This is quite similar to the question I posted recently quoted below:
3) I also attempted to cluster the models with dopehr_loopmodel.cluster(cluster_cut=1.5), which generated a representative structure
with the parts of the protein that remained similar in most of the
models but without the variable parts (files cluster.ini and
cluster.opt). Does it make sense to select the model that is closer to
that consensus structure? If yes is there a way to do it with Modeller? I
know it can been found with Maxcluster program. Or alternatively, do
you reckon it is better to select the model based on the
normalized DOPE z-score?
according to posts in this mailing list as well as the background
information to ModLoop, the best loop-model is chosen by lowest
pseudo-energy score
(http://modbase.compbio.ucsf.edu/modloop/ - Fiser's and Sali's papers cited
at the bottom of the page).
However, the tutorial of Modeller indicates that "it is important to note
that a most accurate approach to loop refinement requires the modeling of
hundreds of independent conformations and their clustering to select the
most representative structures of the loop" http://www.salilab.org/modeller/tutorial/advanced.html).
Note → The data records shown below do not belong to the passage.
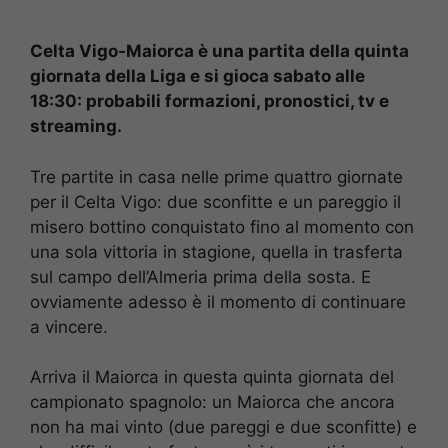
Celta Vigo-Maiorca è una partita della quinta
giornata della Liga e si gioca sabato alle
18:30: probabili formazioni, pronostici, tv e
streaming.
Tre partite in casa nelle prime quattro giornate
per il Celta Vigo: due sconfitte e un pareggio il
misero bottino conquistato fino al momento con
una sola vittoria in stagione, quella in trasferta
sul campo dell’Almeria prima della sosta. E
ovviamente adesso è il momento di continuare
a vincere.
Arriva il Maiorca in questa quinta giornata del
campionato spagnolo: un Maiorca che ancora
non ha mai vinto (due pareggi e due sconfitte) e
I have been comparing different loop-models generated by loop.model for a
selected region of a pdb-file and I am tempted to simply choose the best
DOPE-HR-scoring model. Yet the clustering idea does makes sense. So far, the
greatest cluster of models often contains (one of) the best scoring
model(s), but not in every case.
My question is therefore: Should the best model be chosen, or should the
best model of the greatest cluster be chosen?
I wonder about your opinions regarding this issue.
In case anyone is voting for the clustering method: What method is easily
suitable for clustering - unfortunately, the loop.model-class does not seem
to have an integrated clustering option, does it?